Monitoring the accumulation of polycyclic aromatic hydrocarbons in the water bodies around Kelanitissa and Kerawalapitiya power plants in Sri Lanka.
(International Research Symposium on Pure and Applied Sciences, 2017 Faculty of Science, University of Kelaniya, Sri Lanka., 2017) Chandrasiri, H. M. H. B.; Doole, F. T.; Subramanium, S. S.

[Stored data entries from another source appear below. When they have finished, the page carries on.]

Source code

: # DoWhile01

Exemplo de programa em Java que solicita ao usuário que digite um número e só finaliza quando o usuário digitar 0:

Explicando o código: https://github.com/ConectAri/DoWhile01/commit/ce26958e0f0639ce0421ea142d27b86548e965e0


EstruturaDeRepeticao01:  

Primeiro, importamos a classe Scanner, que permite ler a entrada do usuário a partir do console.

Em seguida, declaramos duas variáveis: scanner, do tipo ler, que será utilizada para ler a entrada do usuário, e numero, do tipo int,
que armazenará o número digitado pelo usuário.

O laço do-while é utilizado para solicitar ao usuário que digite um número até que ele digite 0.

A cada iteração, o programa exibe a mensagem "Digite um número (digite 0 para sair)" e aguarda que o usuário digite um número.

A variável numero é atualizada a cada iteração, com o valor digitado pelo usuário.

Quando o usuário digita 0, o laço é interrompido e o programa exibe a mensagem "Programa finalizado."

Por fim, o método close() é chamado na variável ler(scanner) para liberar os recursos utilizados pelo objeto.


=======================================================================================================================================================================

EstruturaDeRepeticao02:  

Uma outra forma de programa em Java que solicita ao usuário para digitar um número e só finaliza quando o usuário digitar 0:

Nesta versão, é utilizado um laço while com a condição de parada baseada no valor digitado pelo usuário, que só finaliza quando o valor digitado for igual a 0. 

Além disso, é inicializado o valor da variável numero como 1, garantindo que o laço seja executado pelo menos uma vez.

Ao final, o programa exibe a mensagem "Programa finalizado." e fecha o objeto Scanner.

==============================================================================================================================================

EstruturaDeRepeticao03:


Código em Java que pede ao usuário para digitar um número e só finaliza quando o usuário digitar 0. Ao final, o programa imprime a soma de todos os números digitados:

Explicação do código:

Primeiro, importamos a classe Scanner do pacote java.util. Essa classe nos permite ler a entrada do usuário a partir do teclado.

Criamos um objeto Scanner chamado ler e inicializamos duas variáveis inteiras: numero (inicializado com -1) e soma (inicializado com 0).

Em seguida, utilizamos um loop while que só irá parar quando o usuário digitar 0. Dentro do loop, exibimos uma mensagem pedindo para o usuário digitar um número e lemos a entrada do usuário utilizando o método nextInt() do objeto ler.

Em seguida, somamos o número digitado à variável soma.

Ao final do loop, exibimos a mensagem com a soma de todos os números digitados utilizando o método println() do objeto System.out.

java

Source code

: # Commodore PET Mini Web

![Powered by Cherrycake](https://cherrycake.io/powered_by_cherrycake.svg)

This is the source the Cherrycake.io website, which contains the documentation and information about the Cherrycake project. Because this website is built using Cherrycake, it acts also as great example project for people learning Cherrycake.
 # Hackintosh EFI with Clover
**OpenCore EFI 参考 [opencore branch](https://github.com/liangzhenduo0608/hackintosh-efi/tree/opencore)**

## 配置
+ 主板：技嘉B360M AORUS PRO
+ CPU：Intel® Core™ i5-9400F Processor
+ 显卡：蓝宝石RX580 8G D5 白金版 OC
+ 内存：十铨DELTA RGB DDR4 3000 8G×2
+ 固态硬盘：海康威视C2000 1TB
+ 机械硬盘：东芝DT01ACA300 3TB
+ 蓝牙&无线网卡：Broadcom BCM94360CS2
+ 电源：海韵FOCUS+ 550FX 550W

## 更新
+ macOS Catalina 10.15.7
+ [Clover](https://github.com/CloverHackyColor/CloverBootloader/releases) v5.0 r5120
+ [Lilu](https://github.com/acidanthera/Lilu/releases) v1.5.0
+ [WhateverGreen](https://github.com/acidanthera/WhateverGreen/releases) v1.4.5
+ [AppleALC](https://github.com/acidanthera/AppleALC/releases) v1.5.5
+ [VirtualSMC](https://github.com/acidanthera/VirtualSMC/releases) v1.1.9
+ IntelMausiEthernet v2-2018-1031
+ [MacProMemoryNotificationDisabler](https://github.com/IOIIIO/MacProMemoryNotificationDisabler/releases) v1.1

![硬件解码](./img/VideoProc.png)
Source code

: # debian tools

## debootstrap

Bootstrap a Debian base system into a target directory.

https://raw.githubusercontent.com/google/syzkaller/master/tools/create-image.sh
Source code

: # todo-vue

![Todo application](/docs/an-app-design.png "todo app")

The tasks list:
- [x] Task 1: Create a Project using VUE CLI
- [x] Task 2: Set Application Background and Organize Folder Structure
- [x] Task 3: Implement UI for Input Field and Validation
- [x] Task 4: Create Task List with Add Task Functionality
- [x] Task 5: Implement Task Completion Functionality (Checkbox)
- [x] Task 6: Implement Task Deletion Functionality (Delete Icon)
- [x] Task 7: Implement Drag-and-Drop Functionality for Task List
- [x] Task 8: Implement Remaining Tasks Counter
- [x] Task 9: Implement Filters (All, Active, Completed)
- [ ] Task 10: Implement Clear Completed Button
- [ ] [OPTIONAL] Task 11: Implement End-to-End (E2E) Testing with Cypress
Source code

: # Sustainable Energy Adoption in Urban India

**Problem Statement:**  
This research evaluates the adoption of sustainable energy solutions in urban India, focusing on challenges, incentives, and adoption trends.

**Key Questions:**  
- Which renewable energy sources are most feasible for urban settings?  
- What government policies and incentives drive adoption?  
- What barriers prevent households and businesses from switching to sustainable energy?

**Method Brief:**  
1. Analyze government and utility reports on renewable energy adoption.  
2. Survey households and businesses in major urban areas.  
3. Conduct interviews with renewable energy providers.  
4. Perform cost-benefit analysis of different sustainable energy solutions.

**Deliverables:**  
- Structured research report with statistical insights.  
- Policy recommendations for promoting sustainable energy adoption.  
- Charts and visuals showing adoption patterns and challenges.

Polycyclic aromatic hydrocarbons (PAHs) are a group of environmental contaminants which are formed due to natural processes such as forest fires and anthropogenic activities including incomplete combustion of organic matter (eg. wood, carbon, coke, fossil fuel etc.). These ubiquitous contaminants have attracted attention due to their toxicity and carcinogenicity. The Agency for the Toxic Substances and Disease Registry (ATSDR) and the United States Environmental Protection Agency (US EPA) have identified 16 PAHs as priority pollutants based on their health effects. In this study, the water samples which were collected from Sebastian canal near Kelanitissa power plant and Hamilton canal near Kerawalapitiya power plant were extracted using dichloromethane and were analyzed by HPLC with UV-DAD (254 nm) and FLD (excitation at 250 nm, emission at 410 nm) detectors. This study aim to determine the seasonal variation and accumulation trend of the PAH content in water bodies around Kelanitissa and Kerawalapitiya power stations in Sri Lanka. The study revealed the presence of low, medium and high molecular weight PAHs in the water samples obtained from Sebastian canal near Kelanitissa power plant and Hamilton canal near Kerawalapitiya power plant. Total concentration of PAHs in surface water samples obtained from Sebastian canal during rainy season (April 2015), dry season (July 2015) and rainy season (June 2016) were 0.11-1.71 μg/L, 2.36-14.68 μg/L and 6.88 μg/L - 10.05 μg/L, respectively. Furthermore, PAH content in water samples obtained from Hamilton canal during rainy season (April 2015), dry season (July 2015) and rainy season (April 2016) were 0.16-2.74 μg/L, 11.06- 54.89 μg/L and 5.35 - 7.79 μg/L, respectively. As expected, high amount of PAHs were detected during the dry season due to the accumulation. However, the total PAHs in the Sebastian canal during the rainy season of June 2016 has shown a significantly high amount than during the rainy season of April 2015. Also the same trend can be observed in Hamilton canal where high amount of PAHs were detected during the rainy season of April 2016 than during the rainy season of April 2015. This may indicate an accumulation of PAHs with time in the water bodies near the power plants. Further monitoring for longer durations is required to identify the accumulation trend.